Volkswagen unveiled last Monday, its next-generation compact wagon at the ongoing Geneva Auto Show. The compact wagon is identical to the new seventh-generation Golf from its front bumper to the B-pillar. It is slated to replace the current model, known as the Golf Variant in Europe and as the Jetta SportWagen in the U.S. VW is set to roll out the new compact wagon in Europe in August and in the US in late 2014.
Marketing the new compact wagon in the US means that VW still see demand for conventional wagons in the country. Conventional wagons had been losing market share to more popular sports utility vehicles and crossovers.
While VW is introducing new wagons, its sister brand Audi has already replaced its A4 Avant wagon with the crossover-like all-road for the 2013 model year.
The compact wagon is one of three Golf variations that the German carmaker is unveiling at the Geneva auto show. VW is also unveiling gasoline-powered GTI and diesel-burning GTD versions of the Golf, touted as the high-performance variants.
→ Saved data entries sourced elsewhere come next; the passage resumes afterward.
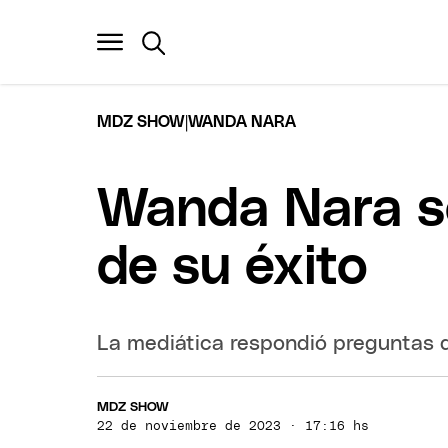
|
MDZ SHOW
WANDA NARA
Wanda Nara so
de su éxito
La mediática respondió preguntas d
MDZ SHOW
22 de noviembre de 2023 · 17:16 hs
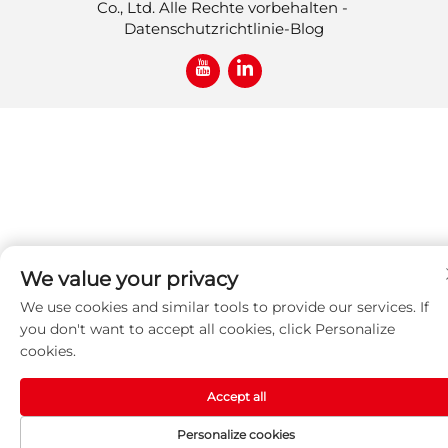
Co., Ltd. Alle Rechte vorbehalten -
Datenschutzrichtlinie
-
Blog
We value your privacy
We use cookies and similar tools to provide our services. If
you don't want to accept all cookies, click Personalize
cookies.
Accept all
Personalize cookies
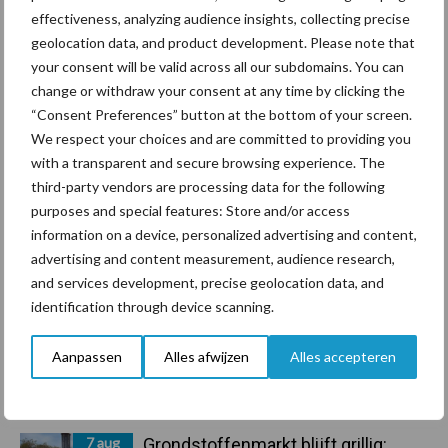
Toon meer
effectiveness, analyzing audience insights, collecting precise
geolocation data, and product development. Please note that
your consent will be valid across all our subdomains. You can
Primaire
change or withdraw your consent at any time by clicking the
Recent nieuws
Partner nieuws
“Consent Preferences” button at the bottom of your screen.
Sidebar
We respect your choices and are committed to providing you
10 aug
Tot 5 ton per wiel om
with a transparent and secure browsing experience. The
ondergrondverdichting te beperken
third-party vendors are processing data for the following
purposes and special features: Store and/or access
information on a device, personalized advertising and content,
10 aug
Jaarverslag 2025 Royal A-ware:
advertising and content measurement, audience research,
omzet groeit, nettoresultaat daalt
and services development, precise geolocation data, and
identification through device scanning.
10 aug
Machines en werktuigen gewild
Aanpassen
Alles afwijzen
Alles accepteren
doelwit criminelen
7 aug
Grondstoffenmarkt blijft grillig:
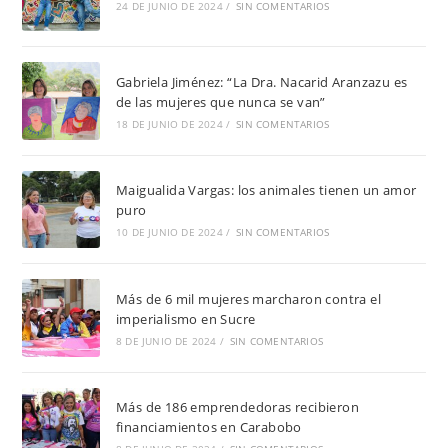
24 DE JUNIO DE 2024
/
SIN COMENTARIOS
Gabriela Jiménez: “La Dra. Nacarid Aranzazu es
de las mujeres que nunca se van”
18 DE JUNIO DE 2024
/
SIN COMENTARIOS
Maigualida Vargas: los animales tienen un amor
puro
10 DE JUNIO DE 2024
/
SIN COMENTARIOS
Más de 6 mil mujeres marcharon contra el
imperialismo en Sucre
8 DE JUNIO DE 2024
/
SIN COMENTARIOS
Más de 186 emprendedoras recibieron
financiamientos en Carabobo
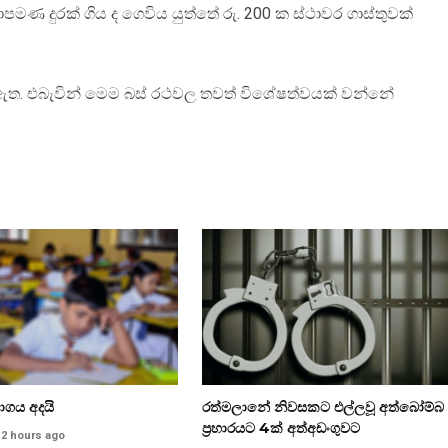
 දුරක් ගිය ද ගෙවිය යුත්තේ රු. 200 ක ස්ථාවර ගාස්තුවක්
ු ඇත. එබැවින් මෙම බස් රථවල තවත් විශේෂත්වයක් වන්නේ
භාගය අදයි
රත්මලානේ නිවසකට එල්ලවූ අත්බෝම්බ
ප්‍රහාරයට 4ක් අත්අඩංගුවට
2 hours ago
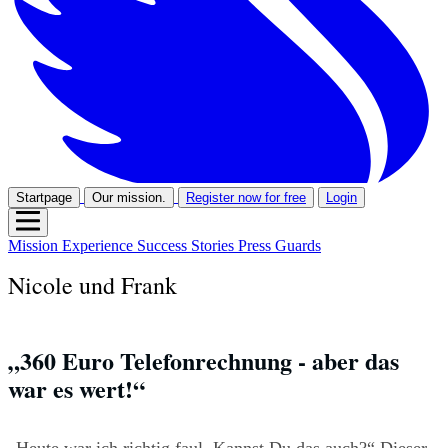
Startpage
Our mission.
Register now for free
Login
Mission
Experience
Success Stories
Press
Guards
Nicole und Frank
„360 Euro Telefonrechnung - aber das 
war es wert!“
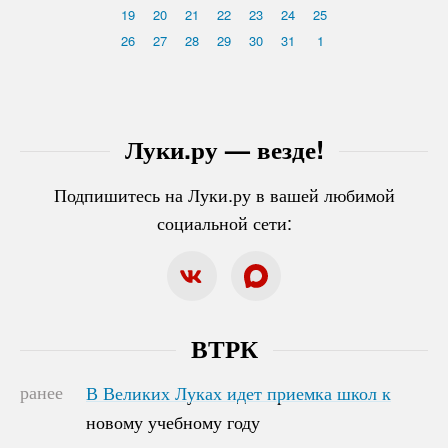
19
20
21
22
23
24
25
26
27
28
29
30
31
1
Луки.ру — везде!
Подпишитесь на Луки.ру в вашей любимой
социальной сети:
ВТРК
ранее
В Великих Луках идет приемка школ к
В Великих Луках идет приемка школ к
новому учебному году
новому учебному году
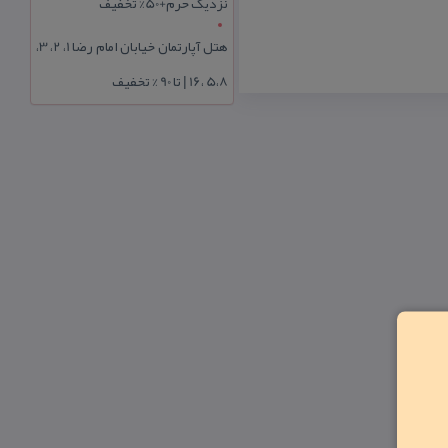
نزدیک حرم+50% تخفیف
هتل آپارتمان خیابان امام رضا 1، 2، 3،
5،8 ،16 | تا 90 % تخفیف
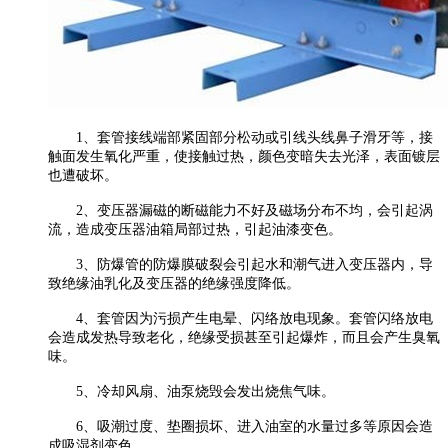
1、套管接线端部紧固部分松动或引线头线鼻子滑牙等，接
触面发生氧化严重，使接触过热，颜色变暗失去光泽，表面镀层
也遭破坏。
2、变压器漏磁的断磁能力不好及磁场分布不均，会引起涡
流，造成变压器油箱局部过热，引起油漆变色。
3、防爆管的防爆膜破裂会引起水和潮气进入变压器内，导
致绝缘油乳化及变压器的绝缘强度降低。
4、套管因为污损产生电晕、闪络放电现象。套管闪络放电
会造成发热导致老化，绝缘受损甚至引起爆炸，而且会产生臭氧
味。
5、冷却风扇、油泵烧毁会发出烧焦气味。
6、吸潮过度、垫圈损坏、进入油室的水量过多等原因会造
成吸湿剂变色。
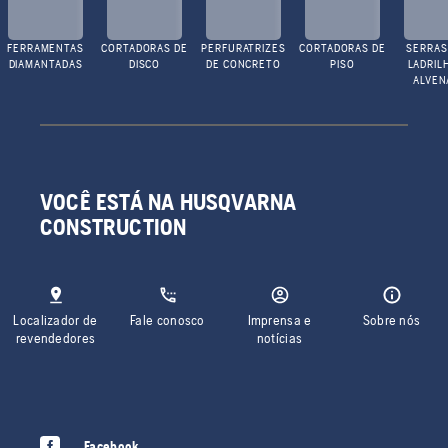
FERRAMENTAS
CORTADORAS DE
PERFURATRIZES
CORTADORAS DE
SERRAS
DIAMANTADAS
DISCO
DE CONCRETO
PISO
LADRIL
ALVEN
VOCÊ ESTÁ NA HUSQVARNA
CONSTRUCTION
Localizador de
Fale conosco
Imprensa e
Sobre nós
revendedores
notícias
Facebook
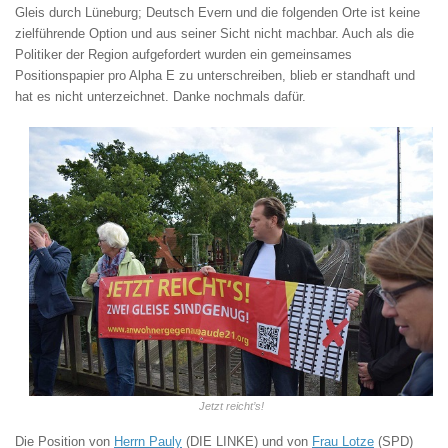
Gleis durch Lüneburg; Deutsch Evern und die folgenden Orte ist keine
zielführende Option und aus seiner Sicht nicht machbar. Auch als die
Politiker der Region aufgefordert wurden ein gemeinsames
Positionspapier pro Alpha E zu unterschreiben, blieb er standhaft und
hat es nicht unterzeichnet. Danke nochmals dafür.
Jetzt reicht’s!
Die Position von
Herrn Pauly
(DIE LINKE) und von
Frau Lotze
(SPD)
According to Volkswagen, the new compact wagon will be produced at its Puebla assembly plant in Mexico, where the carmaker is building the current model.
The next-generation Golf Variant/Jetta SportWagen will be underpinned by Volkswagen's new MQB architecture, just like the seventh-generation Golf that is now being sold in Europe. While Volkswagen has yet to disclose a release date for the US, but a spokesman for the carmaker said that the new compact wagon will not be rolled out for "well over a year."
The spokesman remarked that the new wagon will not be rolled out until after the US launch of the seventh-generation Golf, which will be made available in late spring 2014. The spokesman also did not rule out the possibility of a launch in 2015.
Volkswagen's new Golf Estate is 4,562-mm long, 1,799-mm wide without door mirrors, and 1,481-mm high, including its standard roof rails. Its wheelbase is also 2,635-mm long.
These proportions represent the foundation of an impressive and extraordinary design. Up to the end of the front doors, the dynamic of the car's proportions follows the Golf hatchback model's precise lines. However, the Golf Estate's most visually dynamic and independent styling develops towards the rear from the B pillars.
The new Golf Estate was developed and built in tandem with the four-door vehicle and not derived from it. This is why the new VW Golf Estate's side profile shows very distinctive lines. However, despite all of the car's independent styling, it can still be instantly recognized as a Golf. The designers had transferred the typical Golf C-pillar's form to the Estate's D-pillar. Visually, this made the D-pillar's "third" side window part.
Moreover, in contrast to VW's classic Golf, the character line continues behind the Estate's rear wheel arches then extends over its entire rear section. This particular design lends a very muscular look to the rear body area.
Additionally, the window sill's precise design, which was upgraded with a chrome trim for the top version, reflects a dynamism that is highlighted by its long side window surfaces as well as by the slightly rearward-sloping roof plus roof spoiler. This resulted to the new Golf's side profile looking more extended, powerful, exclusive, and sporty. Also, the standard roof rails have been elegantly integrated into the roofline.